Shuttle HOT-685 i440BX Baby AT Socket-370by Mike Andrawes on June 9, 1999 8:31 PM EST
- Posted in
Everybody always wants the fastest, latest and greatest computer. But, with the huge rate of change and rapid price drops going on in the computer industry right now, it's virtually impossible to stay on top without constantly upgrading - a luxury that is not available to most of us. Usually, the only reasonable option is to buy what you can now and upgrade or buy a new system later.
Unfortunately, upgrade road blocks always seem to pop up and, for many older systems, the problem is often finding a motherboard to fit an existing case. Sometimes, the goal is simply to save the cost of a new case, and other times its a matter of already having a really nice AT case that is worth making an effort to keep. The whole market has moved on to support the ATX standard and all those old AT computers are virtually abandoned for upgrades. That's because the majority of sales come from OEM's where ATX is king.
Fortunately, we've still got companies like Shuttle around who produce motherboards using all chipsets, form factors, shapes and sizes - including the virtually forgotten baby AT that was the standard just a few years ago. Shuttle's HOT-685 is an i440BX Socket-370 solution on a baby AT form factor board that tries to provide for the upgraders.
New Anand Tech Report Card Rating 82/B-
Do not compare newer ratings to older ones, the newer ratings are much more aggressive
66 / 75 / 83
|3x - 8x
|3 168pin DIMM Slots
1 AGP Slot
At first glance, the Shuttle HOT-685 can easily be confused for a microATX board, but the AT power and keyboard connectors clue you in right away that what you're holding is like a blast from the past. However, the only thing old about this board is the form factor, since it features the Intel's latest and greatest i440BX AGPset along with their latest CPU interface, the Socket-370. As a baby AT board, the HOT-685 has great potential as an upgrade solution for many older systems without having to buy a new case.
Fortunately, Shuttle has taken a careful look at the problems with the baby AT form factor such as blocked expansion slots and cable connectors in awkward positions causing cable clutter. Instead, they laid the board out much like a microATX board, but without integrated I/O ports. The CPU is thus placed out of the way of long expansion cards and FDD/HDD connectors are located at the front of the board to minimize cable clutter. Since there isn't quite as much room to the side of the expansion slots on a baby AT board, the DIMM slots had to be turned sideways. Unlike some other AT i440BX boards, this one is tiny and should fit in any AT case just fine. Both AT and ATX power connectors are included as well, in case you want to take advantage of ATX's enhanced power management options.
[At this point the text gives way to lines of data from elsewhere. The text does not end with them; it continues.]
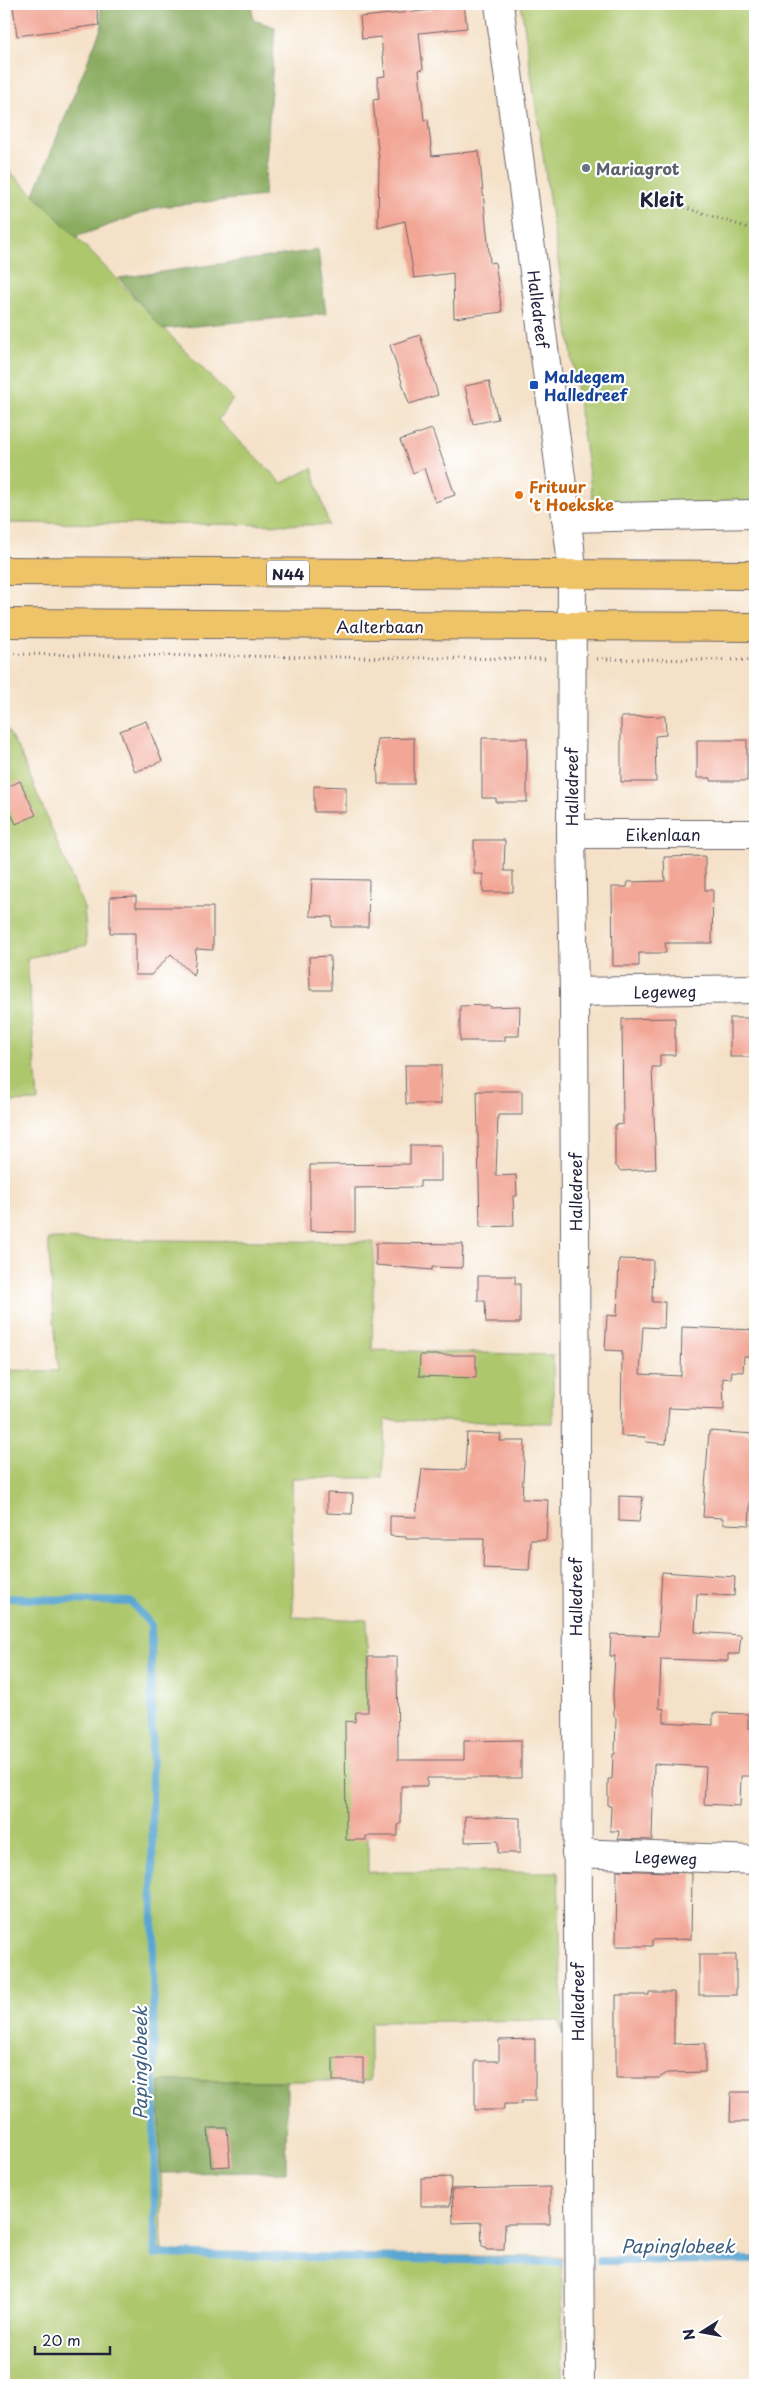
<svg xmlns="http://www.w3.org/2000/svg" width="759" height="2389" viewBox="0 0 759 2389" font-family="'Playpen Sans',sans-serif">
	<rect width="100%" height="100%" fill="#fff"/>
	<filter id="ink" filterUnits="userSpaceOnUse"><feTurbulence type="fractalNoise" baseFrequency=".02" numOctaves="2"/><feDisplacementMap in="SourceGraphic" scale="10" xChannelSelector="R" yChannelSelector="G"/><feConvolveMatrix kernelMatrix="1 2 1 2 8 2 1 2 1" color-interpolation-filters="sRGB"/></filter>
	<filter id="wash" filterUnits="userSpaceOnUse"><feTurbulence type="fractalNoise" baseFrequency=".0096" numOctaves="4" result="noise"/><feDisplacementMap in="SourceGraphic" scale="20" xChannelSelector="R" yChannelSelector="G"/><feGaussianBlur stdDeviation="1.12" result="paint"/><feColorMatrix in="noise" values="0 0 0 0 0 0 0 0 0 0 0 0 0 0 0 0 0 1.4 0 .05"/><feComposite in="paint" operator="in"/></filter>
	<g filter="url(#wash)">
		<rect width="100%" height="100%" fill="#f4e1c7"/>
		<g fill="#adc76d" stroke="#687454">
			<polygon points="521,4 755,4 755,505 594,509"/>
			<path d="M4,166C83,240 155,322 233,399L218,420L282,483L312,468L329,525L4,523Z"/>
			<polygon points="4,724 20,752 84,908 87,945 27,958 38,1101 4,1102"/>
			<polygon points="48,1239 374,1242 372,1350 553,1355 553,1423 385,1420 382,1478 292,1478 293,1617 367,1620 368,1872 558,1872 563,2034 558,2020 370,2022 370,2081 160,2081 162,2253 562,2257 562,2385 4,2385 4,1370 58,1371"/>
		</g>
		<g fill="#8aac60" stroke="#56674e">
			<polygon points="100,4 252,4 253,20 275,27 264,196 159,207 76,237 34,194 102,26"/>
			<polygon points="318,250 326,314 162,329 119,278"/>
			<polygon points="160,2081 287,2081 286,2172 160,2173"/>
		</g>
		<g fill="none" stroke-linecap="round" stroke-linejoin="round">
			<g stroke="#58a6d1" stroke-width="8">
				<polyline points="4,1598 131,1602 151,1625 155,2254 559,2262"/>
				<polyline points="600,2261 755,2260"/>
			</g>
		</g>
		<g id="blocks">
			<g fill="#f2a695">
				<polygon points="33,4 96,4 99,25 17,36 13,6"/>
				<polygon points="464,4 467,28 419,33 423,69 419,70 424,120 428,119 432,156 479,151 490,263 495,262 502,312 454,318 453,273 414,278 405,221 378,228 379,160 373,100 379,99 377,77 385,76 381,37 362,39 360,17 433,10 432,7"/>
				<polygon points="420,335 438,395 409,404 390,345"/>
				<polygon points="489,381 498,419 473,424 465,386"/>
				<polygon points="432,429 455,495 435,502 424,468 413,473 400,440"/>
				<polygon points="665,716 666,735 655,736 656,782 621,782 621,717"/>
				<polygon points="146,721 162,761 135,772 120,731"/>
				<polygon points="414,738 414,784 378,784 377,739"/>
				<polygon points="482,738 527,738 527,802 496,802 496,798 482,798"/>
				<polygon points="697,740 747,740 747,781 711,781 711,778 697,778"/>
				<polygon points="20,781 36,815 16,824 4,798 4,789"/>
				<polygon points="314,786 346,787 346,812 314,812"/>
				<polygon points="474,840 505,840 504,871 513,871 513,892 483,892 483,874 474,874"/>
				<polygon points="705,856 705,890 713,890 712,943 665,943 666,953 639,953 639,966 613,966 612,887 627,887 628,882 665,881 664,857"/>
				<polygon points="312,879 369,880 368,927 332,927 332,917 310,916"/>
				<polygon points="136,896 136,907 213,907 213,950 196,949 194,976 171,954 151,975 135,975 135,933 110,933 110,897"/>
				<polygon points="330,956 331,990 310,990 309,957"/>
				<polygon points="489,1005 489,1007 520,1006 519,1036 505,1036 505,1041 460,1041 460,1006"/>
				<polygon points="675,1018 675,1055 660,1055 660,1067 652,1067 656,1169 621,1171 615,1165 615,1125 623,1124 622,1019"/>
				<rect x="730" y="1018" width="25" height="39"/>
				<polygon points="405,1065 441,1065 441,1104 406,1104"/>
				<polygon points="477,1091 522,1091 522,1115 498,1115 496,1176 516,1175 517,1196 513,1196 514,1226 480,1227"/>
				<polygon points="410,1145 441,1145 441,1181 420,1181 420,1187 355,1188 355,1232 310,1231 310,1165 410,1164"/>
				<polygon points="376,1243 463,1244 462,1268 432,1267 432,1270 376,1265"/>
				<polygon points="619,1259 653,1260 652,1302 665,1302 664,1328 643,1327 640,1374 681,1376 682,1327 755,1330 755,1356 744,1356 743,1372 732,1371 731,1379 723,1378 724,1410 669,1408 666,1444 646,1442 645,1437 621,1436 622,1351 605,1350 607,1315 617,1316"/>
				<polygon points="478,1276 515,1276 515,1284 520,1284 520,1323 486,1323 485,1301 478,1301"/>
				<polygon points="420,1355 476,1355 476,1378 419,1376"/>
				<polygon points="709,1431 755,1434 755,1472 752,1472 749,1525 723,1524 723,1518 703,1517"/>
				<polygon points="467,1433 501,1434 500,1441 525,1441 522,1499 548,1500 546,1540 531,1540 529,1570 483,1568 484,1539 406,1539 406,1537 390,1536 390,1516 416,1517 422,1469 465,1470"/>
				<polygon points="327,1493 353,1494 352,1514 327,1513"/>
				<polygon points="619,1496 643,1497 639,1522 619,1521"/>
				<polygon points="662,1572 735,1577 734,1596 697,1594 695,1632 741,1635 739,1654 728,1654 728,1661 661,1659 659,1708 664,1709 664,1722 713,1725 713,1713 748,1714 748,1728 755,1728 755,1776 741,1776 740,1806 704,1804 706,1767 654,1764 652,1840 618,1839 619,1831 610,1831 611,1806 608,1806 608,1779 612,1779 613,1754 615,1754 616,1718 614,1715 613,1694 615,1656 610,1656 611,1634 658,1636"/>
				<polygon points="368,1657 397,1657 398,1760 464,1760 464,1741 521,1740 521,1778 427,1778 427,1786 401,1786 401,1824 398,1825 398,1836 366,1836 366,1840 346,1840 345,1721 355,1722 356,1712 368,1712"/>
				<polygon points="465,1816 520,1818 520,1853 498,1853 498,1841 465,1842"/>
				<polygon points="617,1870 692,1873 691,1939 652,1940 652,1946 616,1946"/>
				<rect x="699" y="1955" width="37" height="40"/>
				<polygon points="649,1992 674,1992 674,2044 705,2043 705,2072 667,2073 659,2078 616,2078 616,1995 649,1995"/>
				<polygon points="535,2039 535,2101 521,2101 521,2104 504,2104 504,2110 475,2110 475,2061 499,2061 499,2040"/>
				<rect x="333" y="2058" width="30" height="23"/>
				<polygon points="731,2092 755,2092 755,2115 752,2115 752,2122 730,2122"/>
				<polygon points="208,2128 227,2128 230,2166 211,2167"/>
				<polygon points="451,2177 450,2206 421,2206 421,2178"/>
				<polygon points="550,2187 550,2224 505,2224 504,2250 486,2250 486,2248 482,2247 481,2222 453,2223 452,2189"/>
			</g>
		</g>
	</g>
	<g filter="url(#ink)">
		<use href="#blocks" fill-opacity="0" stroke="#6c656c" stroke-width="1"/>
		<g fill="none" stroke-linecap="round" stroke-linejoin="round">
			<g stroke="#6c656c" stroke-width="30">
				<g id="minor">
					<polyline points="499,4 570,547 572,574 571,834 574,992 580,2385"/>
					<polyline points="566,518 755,514"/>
					<polyline points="571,834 755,834"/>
					<polyline points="574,992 755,989"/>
					<polyline points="576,1853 755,1860"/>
				</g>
			</g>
			<g stroke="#6c656c" stroke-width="30">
				<g id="trunk">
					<polyline points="4,571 755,575"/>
					<polyline points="4,623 755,627"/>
				</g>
			</g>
			<g stroke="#6c656c" stroke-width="3" stroke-dasharray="1 4" stroke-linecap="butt">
				<polyline points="644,204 680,206 755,230"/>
				<polyline points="4,654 546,659"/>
				<polyline points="597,659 755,660"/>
			</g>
			<use href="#minor" stroke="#fff" stroke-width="28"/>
			<use href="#trunk" stroke="#efc469" stroke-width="28"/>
		</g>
	</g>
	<circle fill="#6b7280" stroke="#fff" stroke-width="2" cx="586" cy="168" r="5"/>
	<rect fill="#1a4fb4" stroke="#fff" stroke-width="2" x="529" y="380" width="10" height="10" rx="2.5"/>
	<circle fill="#e8710a" stroke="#fff" stroke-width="2" cx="519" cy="495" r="5"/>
	<g text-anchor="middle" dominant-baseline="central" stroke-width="4.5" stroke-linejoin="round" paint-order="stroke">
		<rect fill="#fff" stroke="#646476" stroke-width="1" x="267" y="560.5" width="42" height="25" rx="4"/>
		<g font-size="15" font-weight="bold" fill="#22223b">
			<text x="288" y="573">N44</text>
		</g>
		<g font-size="16" font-weight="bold" fill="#5b616d" stroke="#fff" text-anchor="start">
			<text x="596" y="168">Mariagrot</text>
		</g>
		<g font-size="16" fill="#22223b" stroke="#fff">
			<text transform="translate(539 309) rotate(83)">Halledreef</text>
			<text x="380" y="626">Aalterbaan</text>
			<text transform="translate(571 787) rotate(-90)">Halledreef</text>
			<text x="663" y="834">Eikenlaan</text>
			<text transform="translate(665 991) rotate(-1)">Legeweg</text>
			<text transform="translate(575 1192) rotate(-90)">Halledreef</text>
			<text transform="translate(575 1597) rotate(-90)">Halledreef</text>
			<text transform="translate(666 1857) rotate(2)">Legeweg</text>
			<text transform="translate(577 2002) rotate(-90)">Halledreef</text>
		</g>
		<g font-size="16" font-weight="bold" fill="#164399" stroke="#fff" text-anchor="start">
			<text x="544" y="376">Maldegem<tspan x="544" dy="18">Halledreef</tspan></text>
		</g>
		<g font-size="16" font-weight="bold" fill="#c56008" stroke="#fff" text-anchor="start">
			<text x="529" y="486">Frituur<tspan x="529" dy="18">'t Hoekske</tspan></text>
		</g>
		<g font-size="18" font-style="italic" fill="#3a5d7e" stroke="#fff">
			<text transform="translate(139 2063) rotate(-90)">Papinglobeek</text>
			<text x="678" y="2245">Papinglobeek</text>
		</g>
		<g font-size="19" font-weight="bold" fill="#22223b" stroke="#fff">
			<text x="662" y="199">Kleit</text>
		</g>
	</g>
	<rect width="759" height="2389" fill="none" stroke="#fff" stroke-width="20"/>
	<g transform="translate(702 2332) rotate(259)" stroke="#ffffff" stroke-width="4" paint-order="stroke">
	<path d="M0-4L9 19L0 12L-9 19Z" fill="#22223b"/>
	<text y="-8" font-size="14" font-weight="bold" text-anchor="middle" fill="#22223b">N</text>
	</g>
	<path d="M35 2346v8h75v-8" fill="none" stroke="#22223b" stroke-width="2.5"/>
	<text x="42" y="2346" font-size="15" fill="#22223b" stroke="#ffffff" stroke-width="4" paint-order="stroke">20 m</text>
</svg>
The 4/1/1 (PCI/ISA/AGP) slot configuration is a compromise that was made in order to create room for the CPU and memory to the side of those expansion slots. It's better than a microATX board, and almost as good as a full ATX board if you're not concerned about ISA slots. Expansion is eased a bit by the inclusion of onboard Forte Media PCI sound. Not the latest and greatest 3D sound solution, but sufficient for most users who just need basic sound functionality. It can be disabled by a simple jumper if so desired. I/O ports are done the traditional AT way - through the use of small ribbon cables that run from the motherboard to the back of the case.
To minimize capacitance issues, the three DIMM slots are flush against the i443BX chip, which features the almost traditional green heatsink mounted by spring clips. Eighteen 1000uF capacitors are placed around the voltage regulator, CPU socket, and DIMM slots to improve stability. A few more are scattered around the board. Three fan connectors are available - located at the front left corner of the board, behind the FDD connector, and behind the DIMM slots. The one behind the DIMM's is tricky to reach, especially in a crowded case.
Overclockers will find the common FSB speeds 66/75/83/100/103/112/133 available via the jumpered setup. A separate jumper for over riding the state of B21 is also available near the DIMM slots and is documented in the manual. Stability at both overclocked and non-overclocked speeds was above average as we've come to expect from Shuttle.
Generally most Socket-370 Celerons won't be able to make the jump to bus speeds 100MHz and above, so they become somewhat useless for most users at this point in time. However, Celerons that officially support 100MHz FSB speeds are coming down the pipes soon from Intel, so the HOT-685 will leave you prepared for a simple CPU swap upgrade.
The BIOS is the standard Award 4.51PG setup. It suggests minimal performance enhancements, such as select CAS 2 Latency, at boot up. Each PCI slot can be assigned a specific IRQ for working out IRQ nightmares in a loaded system. The USB IRQ can be disabled to help things a little further. Unfortunately, the onboard audio IRQ cannot be changed and is shared with the video card.